Küçüklüğümden beri, her çeşit kart ilgimi çekmiştir. Nüfus kartı, toplu taşıma kartı, ehliyet, kredi kartları, iskambil kartları, resimli oyun kartları… Kartlar halen bana büyüleyici gelir. Bazen oynamadığım oyunların kartlarından da topladığım olur birkaç adet.
Benim asıl ilgimi çeken şey, hiçbir zaman kartın işlevi olmamıştır. Daha ziyade, kartın taşıdığı anlamı severim: Her kart bir fikrin temsilcisidir, adeta düşüncenin vücut bulmuş halidir. Sadece bununla da kalmaz, her kart belli bir işleve de sahiptir. Bu işlev pratik veyahut salt estetik amaçlı olabilir. Her iki türlü de her Kart kendi içerisinde bir varoluş amacı taşır.
“Kart” denilince ne anlıyorsunuz? Genelde “ele sığacak büyüklükteki, çoğunlukla dört köşeli, üzeri yazılı (resmi de ‘yazı’ kabul edelim) obje” olarak algılanır bu kelime.
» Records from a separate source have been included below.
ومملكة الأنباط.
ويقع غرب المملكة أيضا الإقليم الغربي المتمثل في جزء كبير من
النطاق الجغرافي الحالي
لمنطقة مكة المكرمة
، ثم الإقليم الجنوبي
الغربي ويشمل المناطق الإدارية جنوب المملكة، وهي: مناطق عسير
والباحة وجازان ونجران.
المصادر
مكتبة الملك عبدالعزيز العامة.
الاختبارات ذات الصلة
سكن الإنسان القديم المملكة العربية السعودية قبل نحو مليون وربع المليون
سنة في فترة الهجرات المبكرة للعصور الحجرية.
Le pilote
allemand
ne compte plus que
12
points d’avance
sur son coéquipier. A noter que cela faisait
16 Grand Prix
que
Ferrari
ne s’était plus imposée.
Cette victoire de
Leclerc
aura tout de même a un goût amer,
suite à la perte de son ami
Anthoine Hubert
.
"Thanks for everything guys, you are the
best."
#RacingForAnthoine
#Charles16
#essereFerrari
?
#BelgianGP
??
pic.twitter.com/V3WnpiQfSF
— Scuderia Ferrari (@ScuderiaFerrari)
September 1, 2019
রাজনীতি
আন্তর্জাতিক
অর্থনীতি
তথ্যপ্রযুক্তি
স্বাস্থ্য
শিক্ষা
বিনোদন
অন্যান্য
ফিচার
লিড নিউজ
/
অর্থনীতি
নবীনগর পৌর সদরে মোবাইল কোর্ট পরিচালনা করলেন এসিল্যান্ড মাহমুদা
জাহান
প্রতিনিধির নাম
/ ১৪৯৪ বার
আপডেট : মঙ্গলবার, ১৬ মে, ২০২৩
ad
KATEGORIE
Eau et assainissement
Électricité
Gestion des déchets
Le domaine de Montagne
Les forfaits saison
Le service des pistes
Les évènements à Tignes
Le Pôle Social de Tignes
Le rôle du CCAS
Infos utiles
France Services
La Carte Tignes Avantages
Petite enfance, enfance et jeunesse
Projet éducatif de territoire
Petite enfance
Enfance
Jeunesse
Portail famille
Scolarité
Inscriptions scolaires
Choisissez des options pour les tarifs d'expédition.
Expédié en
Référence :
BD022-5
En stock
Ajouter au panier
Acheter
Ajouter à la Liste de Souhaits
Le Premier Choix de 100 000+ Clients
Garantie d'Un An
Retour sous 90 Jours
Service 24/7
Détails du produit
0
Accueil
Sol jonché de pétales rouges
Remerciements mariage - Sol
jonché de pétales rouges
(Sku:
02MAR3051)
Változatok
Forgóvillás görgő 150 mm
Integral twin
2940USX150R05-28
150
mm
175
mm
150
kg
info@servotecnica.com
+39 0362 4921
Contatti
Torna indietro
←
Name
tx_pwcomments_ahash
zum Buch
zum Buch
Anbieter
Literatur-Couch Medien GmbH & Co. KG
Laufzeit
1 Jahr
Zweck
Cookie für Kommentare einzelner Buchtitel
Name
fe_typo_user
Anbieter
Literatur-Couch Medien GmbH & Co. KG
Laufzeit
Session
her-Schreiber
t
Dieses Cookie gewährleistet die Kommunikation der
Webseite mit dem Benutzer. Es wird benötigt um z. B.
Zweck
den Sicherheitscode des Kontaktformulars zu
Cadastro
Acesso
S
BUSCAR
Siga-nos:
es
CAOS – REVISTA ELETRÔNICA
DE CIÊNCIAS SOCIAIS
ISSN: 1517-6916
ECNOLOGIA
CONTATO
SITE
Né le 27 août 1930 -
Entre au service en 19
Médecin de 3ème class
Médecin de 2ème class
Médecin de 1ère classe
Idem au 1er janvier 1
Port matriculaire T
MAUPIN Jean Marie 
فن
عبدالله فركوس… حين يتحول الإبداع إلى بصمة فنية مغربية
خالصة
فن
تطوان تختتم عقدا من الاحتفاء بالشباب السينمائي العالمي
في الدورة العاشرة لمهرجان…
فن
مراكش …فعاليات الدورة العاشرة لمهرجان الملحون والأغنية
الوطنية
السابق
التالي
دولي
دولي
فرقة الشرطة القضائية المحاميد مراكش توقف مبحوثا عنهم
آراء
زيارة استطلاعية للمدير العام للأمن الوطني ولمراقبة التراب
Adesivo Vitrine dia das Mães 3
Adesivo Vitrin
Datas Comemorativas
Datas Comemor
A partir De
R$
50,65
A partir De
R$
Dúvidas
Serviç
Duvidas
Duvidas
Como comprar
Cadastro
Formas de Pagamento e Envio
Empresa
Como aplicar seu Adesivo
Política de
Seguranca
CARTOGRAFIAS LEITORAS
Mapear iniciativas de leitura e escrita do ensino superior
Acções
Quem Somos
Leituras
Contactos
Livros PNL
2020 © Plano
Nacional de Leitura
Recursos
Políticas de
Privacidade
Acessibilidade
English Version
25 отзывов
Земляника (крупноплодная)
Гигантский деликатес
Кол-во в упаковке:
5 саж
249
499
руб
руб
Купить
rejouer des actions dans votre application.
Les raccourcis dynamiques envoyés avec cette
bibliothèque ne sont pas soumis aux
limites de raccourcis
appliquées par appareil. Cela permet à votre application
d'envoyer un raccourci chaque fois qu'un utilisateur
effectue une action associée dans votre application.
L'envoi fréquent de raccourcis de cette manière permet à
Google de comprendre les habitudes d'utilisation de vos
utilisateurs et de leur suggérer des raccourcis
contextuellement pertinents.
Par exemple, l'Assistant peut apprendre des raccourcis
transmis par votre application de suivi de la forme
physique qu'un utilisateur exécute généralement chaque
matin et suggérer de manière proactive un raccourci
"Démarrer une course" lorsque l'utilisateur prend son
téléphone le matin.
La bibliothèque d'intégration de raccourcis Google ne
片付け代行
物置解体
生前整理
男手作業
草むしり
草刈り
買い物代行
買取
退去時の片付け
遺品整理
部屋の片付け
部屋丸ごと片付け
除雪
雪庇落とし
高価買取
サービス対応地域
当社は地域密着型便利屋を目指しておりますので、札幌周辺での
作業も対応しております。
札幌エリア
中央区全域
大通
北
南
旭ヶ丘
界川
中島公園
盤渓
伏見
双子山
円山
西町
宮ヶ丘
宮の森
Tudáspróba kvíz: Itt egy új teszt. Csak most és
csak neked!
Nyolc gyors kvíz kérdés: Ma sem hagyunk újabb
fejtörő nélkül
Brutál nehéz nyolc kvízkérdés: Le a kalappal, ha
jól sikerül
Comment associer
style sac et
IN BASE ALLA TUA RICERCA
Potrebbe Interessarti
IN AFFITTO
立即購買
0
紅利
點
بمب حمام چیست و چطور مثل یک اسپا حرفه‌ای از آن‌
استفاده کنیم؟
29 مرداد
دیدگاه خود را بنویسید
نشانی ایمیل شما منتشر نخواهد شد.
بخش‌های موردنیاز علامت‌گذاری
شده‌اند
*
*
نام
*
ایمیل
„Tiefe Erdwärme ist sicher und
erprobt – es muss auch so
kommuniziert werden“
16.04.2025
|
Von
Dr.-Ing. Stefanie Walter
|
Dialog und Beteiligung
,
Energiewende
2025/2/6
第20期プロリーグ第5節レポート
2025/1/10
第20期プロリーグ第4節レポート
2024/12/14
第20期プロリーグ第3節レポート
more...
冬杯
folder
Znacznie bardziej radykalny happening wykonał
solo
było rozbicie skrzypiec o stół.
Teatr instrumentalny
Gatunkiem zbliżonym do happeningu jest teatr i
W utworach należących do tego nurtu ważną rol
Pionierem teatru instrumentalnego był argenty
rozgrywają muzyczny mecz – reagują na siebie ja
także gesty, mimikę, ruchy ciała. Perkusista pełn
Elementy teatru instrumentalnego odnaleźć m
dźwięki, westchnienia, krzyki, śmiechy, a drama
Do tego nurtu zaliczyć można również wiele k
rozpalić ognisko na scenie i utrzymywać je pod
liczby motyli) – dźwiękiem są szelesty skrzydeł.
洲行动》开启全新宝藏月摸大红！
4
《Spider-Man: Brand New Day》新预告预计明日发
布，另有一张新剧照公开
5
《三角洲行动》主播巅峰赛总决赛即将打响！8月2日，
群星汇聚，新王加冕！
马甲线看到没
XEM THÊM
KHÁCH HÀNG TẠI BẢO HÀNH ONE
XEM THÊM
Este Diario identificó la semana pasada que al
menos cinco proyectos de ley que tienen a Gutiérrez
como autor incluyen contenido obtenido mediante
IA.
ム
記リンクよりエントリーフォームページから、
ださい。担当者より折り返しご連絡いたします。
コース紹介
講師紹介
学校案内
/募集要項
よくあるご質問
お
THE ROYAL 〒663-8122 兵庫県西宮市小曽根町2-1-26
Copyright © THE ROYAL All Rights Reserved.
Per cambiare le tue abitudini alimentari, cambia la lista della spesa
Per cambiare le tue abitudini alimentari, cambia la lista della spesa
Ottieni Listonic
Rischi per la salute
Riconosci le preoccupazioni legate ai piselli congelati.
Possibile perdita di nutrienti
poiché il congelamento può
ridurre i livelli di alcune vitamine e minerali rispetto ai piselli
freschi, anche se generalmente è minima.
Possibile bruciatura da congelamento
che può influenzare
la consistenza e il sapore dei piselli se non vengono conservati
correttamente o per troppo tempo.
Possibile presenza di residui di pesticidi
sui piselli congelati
Fakat ben şeyleri daha “genel” ve kapsamlı düşünmeyi severim. Bu yüzden, ister istemez şuanda üzerine yazdığım sayfa da dahil, farklı boyutlardaki ve biçimlerdeki yazım objelerini, Kart’lara benzer algılarım ve onların da bir çeşit kart olduğunu düşünürüm.
Oyun Kartları
Kart çeşitleri arasından en çok resimli, fantastik temalı oyun kartlarını severim. (Bahsettiğim üzere bu oyunları oynamasam da…) Bu tip kartlarda iki şey kolaylıkla sezilir: Her kart, kendisinden daha büyük bir hikâyenin, Bütün’ün bir parçasıdır. Ve her kart kendi kendisine bir bütünlük barındırır. “Ne” olduğu bellidir. İçinde bulunduğu sistem ile “nasıl” bir etkileşimde bulunduğu üzerinde yazılıdır ve üzerinde temsil ettiği özelliğe/sıfata/isme dair bir İmge/Resim barındırır.
Böylece her (Oyun) Kart(ı) temsil ettiği gerçekliğe açılan bir pencere gibidir. Fakat tablo formatındaki/biçimindeki sanat eserlerine kıyasla, Kartlar İnsanlar ile daha yakın bir etkileşim içerisindedir. Sabit bir pozisyonda beklemek için değil, İnsan tarafından “çağırılmak” için yaratılmışlardır. “Çağırmak” kelimesine özdeş anlamlı kelimeler olarak Zikretmek veya Hatırlamak kavramlarını da kullanabiliriz. Yani bu bağlamda Kartlar bir çağırı, hatırlatı, zikir aracıdır.